Can you rewrite all the entries below with "Transcribe" replaced by "Write out" everywhere, leaving everything else unchanged?

── Listed entries

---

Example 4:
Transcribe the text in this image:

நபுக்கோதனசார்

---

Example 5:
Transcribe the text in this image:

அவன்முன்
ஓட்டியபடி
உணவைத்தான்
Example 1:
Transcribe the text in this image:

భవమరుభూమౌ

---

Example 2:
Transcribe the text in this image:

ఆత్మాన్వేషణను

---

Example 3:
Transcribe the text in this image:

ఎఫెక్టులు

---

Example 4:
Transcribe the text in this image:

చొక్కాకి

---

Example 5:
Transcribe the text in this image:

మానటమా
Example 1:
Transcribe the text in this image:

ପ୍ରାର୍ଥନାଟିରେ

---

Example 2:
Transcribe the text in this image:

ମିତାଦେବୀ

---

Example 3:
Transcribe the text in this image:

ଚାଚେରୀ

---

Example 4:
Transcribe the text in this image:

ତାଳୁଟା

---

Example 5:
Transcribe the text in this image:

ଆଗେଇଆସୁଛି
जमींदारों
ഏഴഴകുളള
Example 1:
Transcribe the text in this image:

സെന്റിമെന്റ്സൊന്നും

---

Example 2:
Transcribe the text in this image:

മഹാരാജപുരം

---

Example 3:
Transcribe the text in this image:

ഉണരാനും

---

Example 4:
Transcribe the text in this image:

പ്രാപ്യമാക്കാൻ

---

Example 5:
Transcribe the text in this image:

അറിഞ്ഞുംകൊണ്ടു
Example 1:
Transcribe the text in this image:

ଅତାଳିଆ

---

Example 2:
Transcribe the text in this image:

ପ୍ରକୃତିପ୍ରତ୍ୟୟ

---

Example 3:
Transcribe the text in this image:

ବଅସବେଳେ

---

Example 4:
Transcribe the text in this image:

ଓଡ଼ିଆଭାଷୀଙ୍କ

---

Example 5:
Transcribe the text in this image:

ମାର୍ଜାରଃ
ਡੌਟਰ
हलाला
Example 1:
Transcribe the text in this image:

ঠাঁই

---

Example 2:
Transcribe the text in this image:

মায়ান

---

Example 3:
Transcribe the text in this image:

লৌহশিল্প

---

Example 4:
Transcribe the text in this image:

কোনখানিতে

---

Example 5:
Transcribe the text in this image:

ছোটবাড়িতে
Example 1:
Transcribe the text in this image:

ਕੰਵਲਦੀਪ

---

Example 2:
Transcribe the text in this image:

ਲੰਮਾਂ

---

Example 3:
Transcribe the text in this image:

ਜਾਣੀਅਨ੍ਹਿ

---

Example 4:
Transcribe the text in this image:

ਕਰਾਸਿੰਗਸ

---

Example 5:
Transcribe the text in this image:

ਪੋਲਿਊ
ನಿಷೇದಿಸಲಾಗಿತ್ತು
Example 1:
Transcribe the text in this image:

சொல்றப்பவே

────

= Output of the task =
---

Example 4:
Write out the text in this image:

நபுக்கோதனசார்

---

Example 5:
Write out the text in this image:

அவன்முன்
ஓட்டியபடி
உணவைத்தான்
Example 1:
Write out the text in this image:

భవమరుభూమౌ

---

Example 2:
Write out the text in this image:

ఆత్మాన్వేషణను

---

Example 3:
Write out the text in this image:

ఎఫెక్టులు

---

Example 4:
Write out the text in this image:

చొక్కాకి

---

Example 5:
Write out the text in this image:

మానటమా
Example 1:
Write out the text in this image:

ପ୍ରାର୍ଥନାଟିରେ

---

Example 2:
Write out the text in this image:

ମିତାଦେବୀ

---

Example 3:
Write out the text in this image:

ଚାଚେରୀ

---

Example 4:
Write out the text in this image:

ତାଳୁଟା

---

Example 5:
Write out the text in this image:

ଆଗେଇଆସୁଛି
जमींदारों
ഏഴഴകുളള
Example 1:
Write out the text in this image:

സെന്റിമെന്റ്സൊന്നും

---

Example 2:
Write out the text in this image:

മഹാരാജപുരം

---

Example 3:
Write out the text in this image:

ഉണരാനും

---

Example 4:
Write out the text in this image:

പ്രാപ്യമാക്കാൻ

---

Example 5:
Write out the text in this image:

അറിഞ്ഞുംകൊണ്ടു
Example 1:
Write out the text in this image:

ଅତାଳିଆ

---

Example 2:
Write out the text in this image:

ପ୍ରକୃତିପ୍ରତ୍ୟୟ

---

Example 3:
Write out the text in this image:

ବଅସବେଳେ

---

Example 4:
Write out the text in this image:

ଓଡ଼ିଆଭାଷୀଙ୍କ

---

Example 5:
Write out the text in this image:

ମାର୍ଜାରଃ
ਡੌਟਰ
हलाला
Example 1:
Write out the text in this image:

ঠাঁই

---

Example 2:
Write out the text in this image:

মায়ান

---

Example 3:
Write out the text in this image:

লৌহশিল্প

---

Example 4:
Write out the text in this image:

কোনখানিতে

---

Example 5:
Write out the text in this image:

ছোটবাড়িতে
Example 1:
Write out the text in this image:

ਕੰਵਲਦੀਪ

---

Example 2:
Write out the text in this image:

ਲੰਮਾਂ

---

Example 3:
Write out the text in this image:

ਜਾਣੀਅਨ੍ਹਿ

---

Example 4:
Write out the text in this image:

ਕਰਾਸਿੰਗਸ

---

Example 5:
Write out the text in this image:

ਪੋਲਿਊ
ನಿಷೇದಿಸಲಾಗಿತ್ತು
Example 1:
Write out the text in this image:

சொல்றப்பவே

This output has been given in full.